3. 環境変数の値の作成手順が管理されていない
特に外部サービスの認証情報は、作成手順や契約形態をドキュメント化しておくことで、属人化を防ぐ。
4. 特定環境で不要な機能を無効化できない
機能を ON/OFF できる仕組みを導入することで、環境ごとに必要な機能だけを有効化できるようにする。
5. 今は不要な環境変数や設定が残っている
使わなくなった時点で削除することで、新規環境構築時の混乱を避ける。技術的負債の蓄積を防ぐ。
6. インフラがコード管理されていない
IaC で管理することで、環境の複製を容易にする。手動で作成したリソースは import して管理下に置く。

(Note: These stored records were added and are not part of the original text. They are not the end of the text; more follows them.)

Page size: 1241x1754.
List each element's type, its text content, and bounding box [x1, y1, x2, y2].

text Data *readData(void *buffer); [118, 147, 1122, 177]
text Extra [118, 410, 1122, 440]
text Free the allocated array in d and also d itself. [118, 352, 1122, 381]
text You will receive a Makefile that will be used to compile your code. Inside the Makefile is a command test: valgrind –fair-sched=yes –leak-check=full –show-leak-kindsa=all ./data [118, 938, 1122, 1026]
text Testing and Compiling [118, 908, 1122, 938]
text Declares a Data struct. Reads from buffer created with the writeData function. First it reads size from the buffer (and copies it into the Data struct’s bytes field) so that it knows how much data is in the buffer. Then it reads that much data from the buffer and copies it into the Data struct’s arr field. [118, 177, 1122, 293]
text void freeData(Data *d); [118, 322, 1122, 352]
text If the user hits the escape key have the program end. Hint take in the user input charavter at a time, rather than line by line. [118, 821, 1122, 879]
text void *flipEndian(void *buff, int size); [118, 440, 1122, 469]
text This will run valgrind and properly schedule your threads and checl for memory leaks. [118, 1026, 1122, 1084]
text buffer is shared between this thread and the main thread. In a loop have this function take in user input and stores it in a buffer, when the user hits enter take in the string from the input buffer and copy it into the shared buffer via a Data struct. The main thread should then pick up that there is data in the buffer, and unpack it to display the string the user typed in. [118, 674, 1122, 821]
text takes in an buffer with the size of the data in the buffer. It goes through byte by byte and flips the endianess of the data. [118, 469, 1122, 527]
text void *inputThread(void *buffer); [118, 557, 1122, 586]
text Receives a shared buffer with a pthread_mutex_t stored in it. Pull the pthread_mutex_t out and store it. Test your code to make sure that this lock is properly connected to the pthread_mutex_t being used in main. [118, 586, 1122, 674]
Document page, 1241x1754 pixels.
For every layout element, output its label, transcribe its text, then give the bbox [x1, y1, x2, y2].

残念ながら、これらのポイントが当てはまったプロダクトは、環境が増やしにくい状態にすでになっている可能性があります。 1度にすべてを解決するのは困難ですが、1つずつ着実に改善していくことが重要です。
これらのポイントを、プロダクトの立ち上げ時点から意識して開発できていると、新規環境構築もやりやすくなるでしょう。
とはいえ、完璧に実践するのが難しい問題でもあります。
例えば、実装ガイドラインを整備しても、必ず実践できるとは限りませんし、必ず防げるわけでもありません。 やはり人力ではなく、仕組みで解決するべき課題です。 そして仕組みで解決する方法を、私たちも模索している最中です。
新環境を増やせるということは、プロダクトが成長し、組織が拡大している証でもあります。
その成長を妨げないためにも、日々の開発の中でこれらのポイントを意識していきたいものです。
この記事が、皆さんのプロダクトの現状を見直すきっかけや、新規環境構築時のチェックリストとして活用していただければ幸いです。